In Brandenburg prüft die Erlaubnisbehörde im Einzelfall, ob Raumstandards vorübergehend abgesenkt werden können, um ukrainische Kinder aufzunehmen. Dies ist abhängig von den konkreten Gegebenheiten vor Ort; es müssen insbesondere die baurechtlichen Voraussetzungen, vor allem zum Brandschutz, sowie Gesundheits-, Hygiene- und Infektionsschutz eingehalten werden. Nach dem Infektionsschutzgesetz dürfen nur Kinder mit einem ausreichenden Impfschutz gegen Masern in die Kindertagesbetreuung aufgenommen werden. Dies gilt auch für die Kinder aus der Ukraine. In diesem Zusammenhang müssen Einrichtungsträger einen nicht verständlichen ausländischen ärztlichen Nachweis nicht akzeptieren und können auf eine zeitnahe ärztliche Aufnahmeuntersuchung bestehen.

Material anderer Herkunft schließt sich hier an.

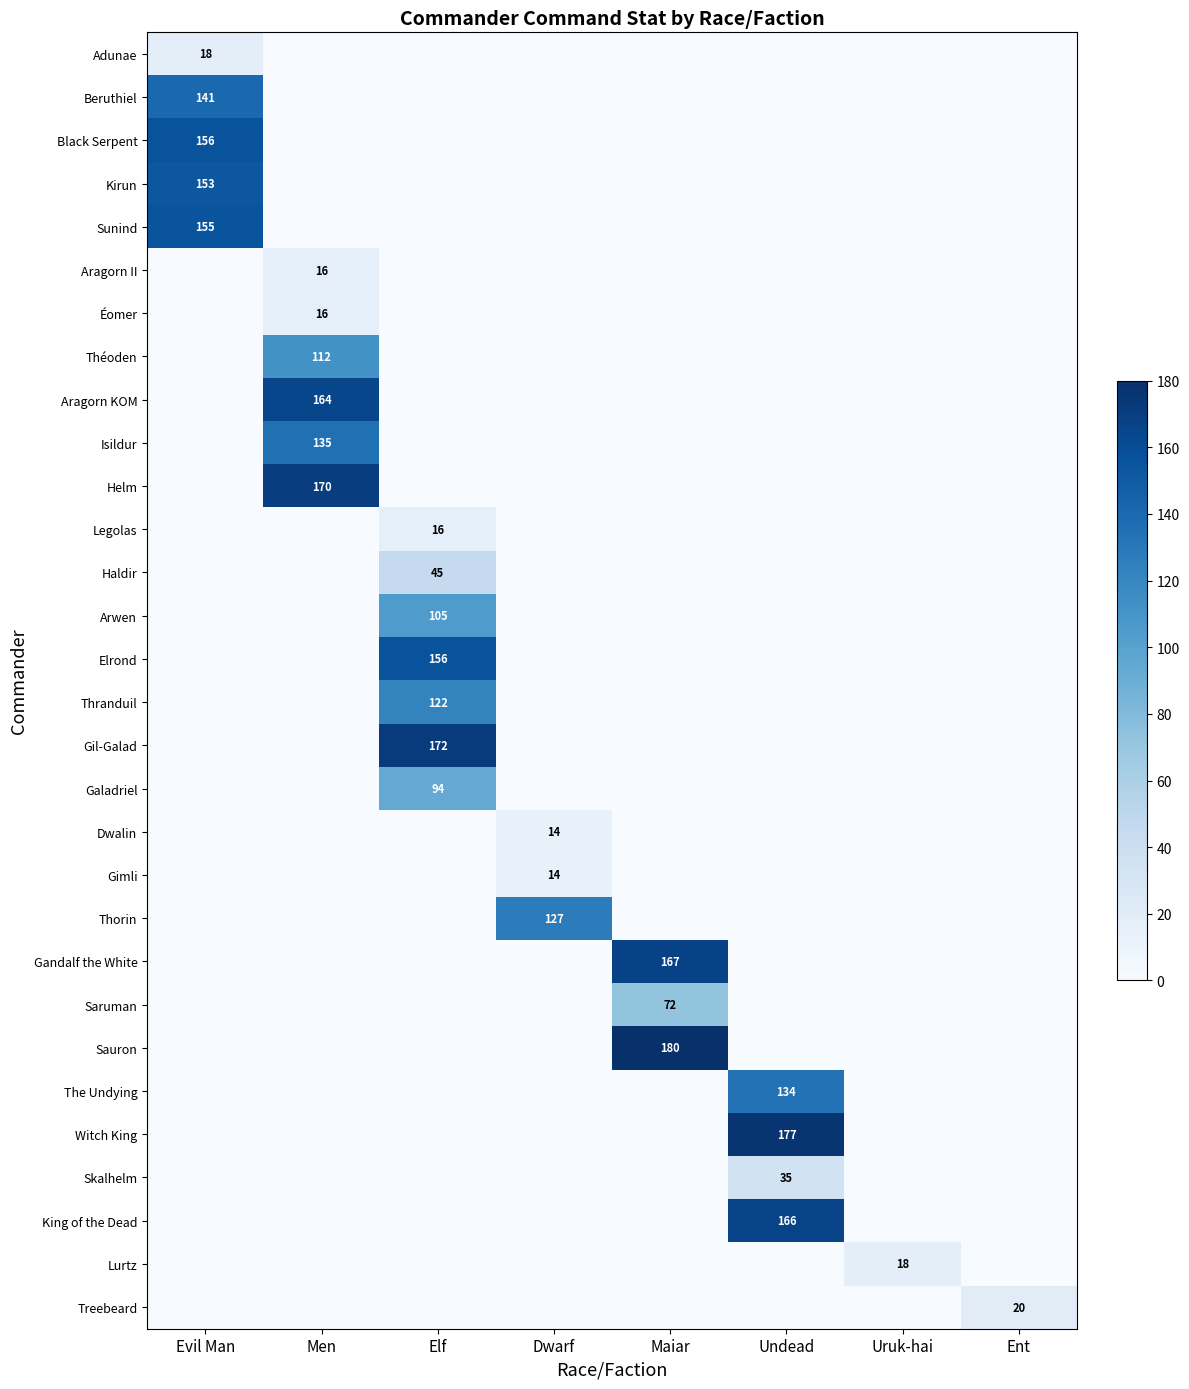

Is it true that Aragorn II equals 21 at Men?

False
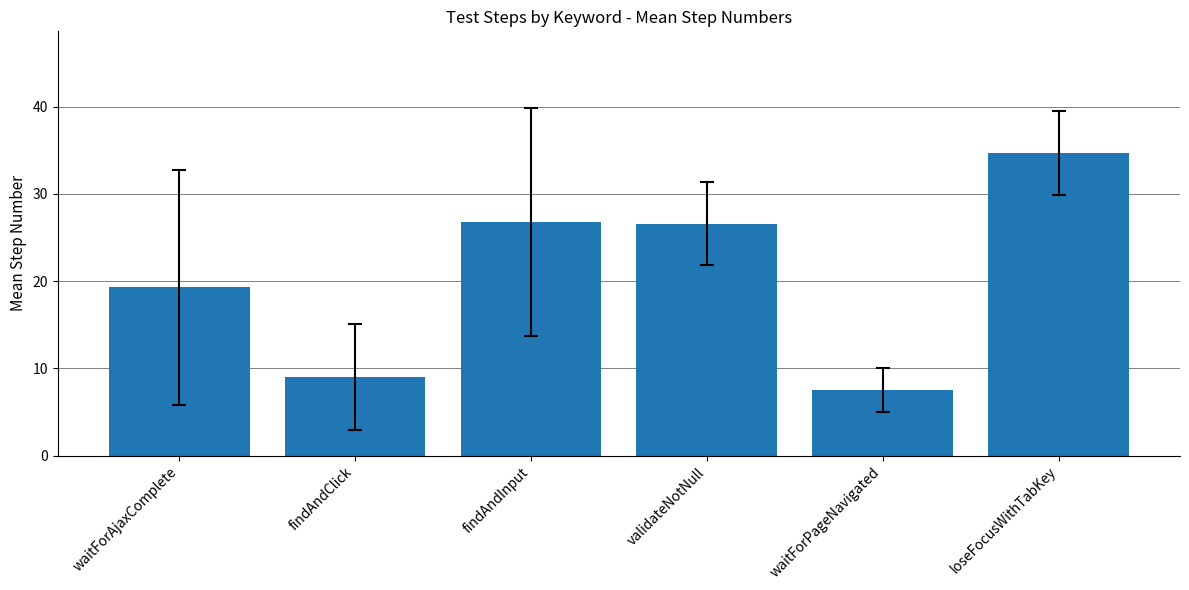

What is the label of the 1st bar from the left?

waitForAjaxComplete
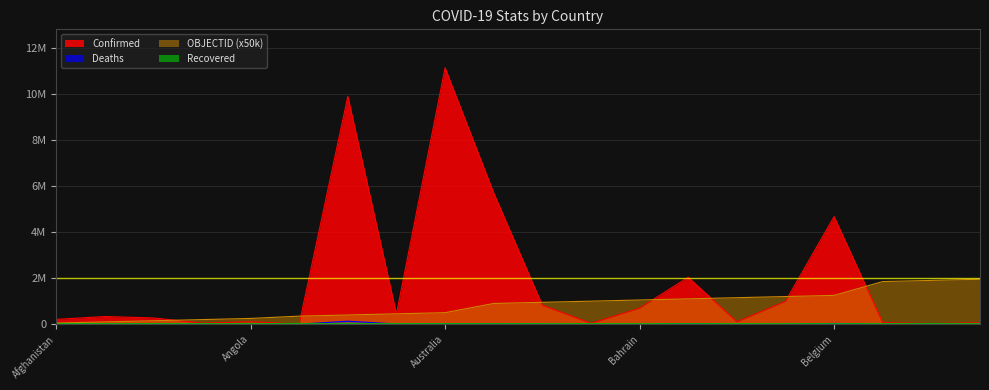

What is the spread (max minus min) of values at Antigua and Barbuda?

349854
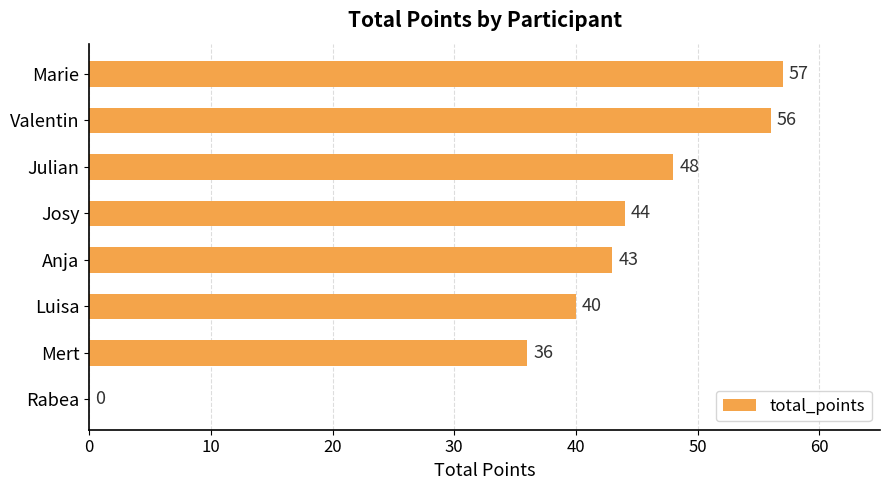

Where is the data nearest to the value 28?

Mert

Zudem muss das erforderliche Fachpersonal zur Verfügung stehen. Träger können aber – wie bereits in der Corona-Pandemie – vorübergehend von der Personalbemessung des Kita-Gesetzes abweichen. Auch Fachkräfte aus der Ukraine können eingesetzt werden. Hierüber entscheidet der jeweilige Einrichtungsträger im Rahmen seiner Personalhoheit. Der Einsatz dieser Kräfte muss aber gegenüber der Erlaubnisbehörde angezeigt werden, nicht zuletzt wegen der Finanzierung des ukrainischen Personals. Denn da die geflüchteten Kinder einen Anspruch auf Kindertagesbetreuung nach § 24 SGB VIII haben, können die aufgenommenen Kinder grundsätzlich in vollem Umfang in die gesetzlich vorgesehene Kita-Finanzierung nach den jeweiligen Kita-Gesetzen der Länder einbezogen werden.
Meine Empfehlungen:
- Die unbürokratische Hilfe bei der Schaffung von zusätzlichen Betreuungsangeboten muss mit einer auskömmlichen Finanzierung der Kita-Träger für diese Zusatzbelastung einhergehen.
- Die vorübergehende Absenkung der Raum- und Personalstandards erleichtert es, neue Betreuungsangebote schnell zu schaffen; Träger von Einrichtungen sollten sich aber vor der Aufnahme von Kindern aus der Ukraine mit den Jugendämtern und Aufsichtsbehörden beraten.
- Eine generelle Absenkung der Kita-Standards bedarf gesetzlicher Normierungen; eine Erhöhung des Personalschlüssels ohne entsprechende Refinanzierung würde die Fachkräftesituation und die angespannte Lage auf dem Arbeitsmarkt weiter verschlechtern.